The film ends more or less happily, though, with Abbie returning once again to prominence as an activist after Glenn's article uncovers the embarrassing details of the government's actions against Hoffman during the 1960s. We last see Hoffman in the 1980s, again on trial at age 50, this time for organizing a protest at a college campus. Hoffman delivers a speech in his defense, addressed to what was then the youth of America, encouraging them to effect change and to stand up against corporate abuses in the years to come. While noble in sentiment, Hoffman's words show just how out of touch he, and the makers of this film, truly are. Hoffman's words clearly did not inspire the same level of activism in the 1980s and '90s as he mobilized during the '60s. This lack of participation continues even today, as protests receive the same kind of attention and inspire the same amount of political consciousness as a three-ring circus. Media coverage and popular perception of these often serious events relegate them to the level of an amusing sideshow. While it is clear that there is as much to protest today as there was in the 1960s, fewer people are doing so and with less successful results. Steal This Movie!, then, is best understood as a tribute to an icon, a decade, and a mindset long vanished from the American landscape.

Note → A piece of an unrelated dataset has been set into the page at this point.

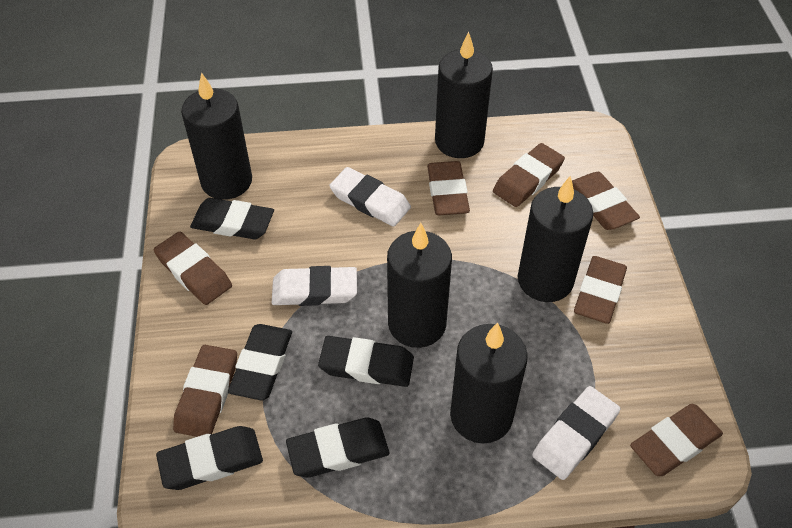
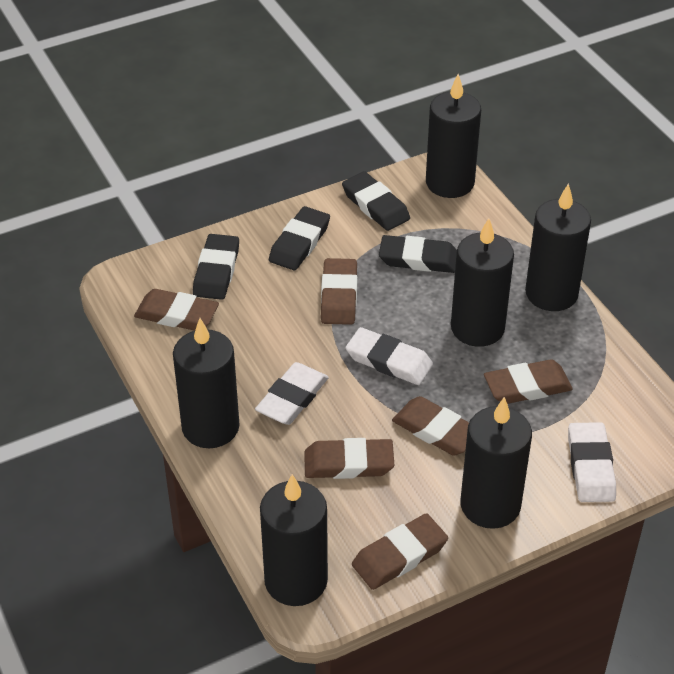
black candle: [181,72,252,200] [387,223,452,348] [435,32,493,158] [450,322,528,443] [518,176,593,302] = 5 -> [173,318,240,448] [260,474,328,606] [426,74,481,198] [451,218,514,347] [460,397,532,529] [525,183,591,311] = 6
black eraser: [156,426,263,490] [190,198,274,239] [228,324,292,400] [286,418,390,478] [318,336,414,387] = 5 -> [193,234,239,300] [269,206,330,270] [342,171,410,231] [379,235,457,273] = 4
brown eraser: [154,232,232,305] [173,345,237,437] [427,161,470,215] [493,143,565,207] [572,172,640,230] [574,256,627,324] [630,404,723,476] = 7 -> [134,289,219,331] [304,438,394,479] [321,258,357,325] [352,513,448,590] [392,396,469,456] [484,359,573,404] = 6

As a call to arms, however, the film fails miserably to understand the disposition of the majority of its audience, already familiar (and bored) with the flag-waving idealism of a bygone era. As the philosophies, iconography, and music of the 1960s have been filtered through time, they have also become simplified, stereotyped, and neatly contained by popular media. It is unfortunate that the film does not do more to avoid these stereotypes in telling the story of a character who was a truly unique and complex part of U.S. history.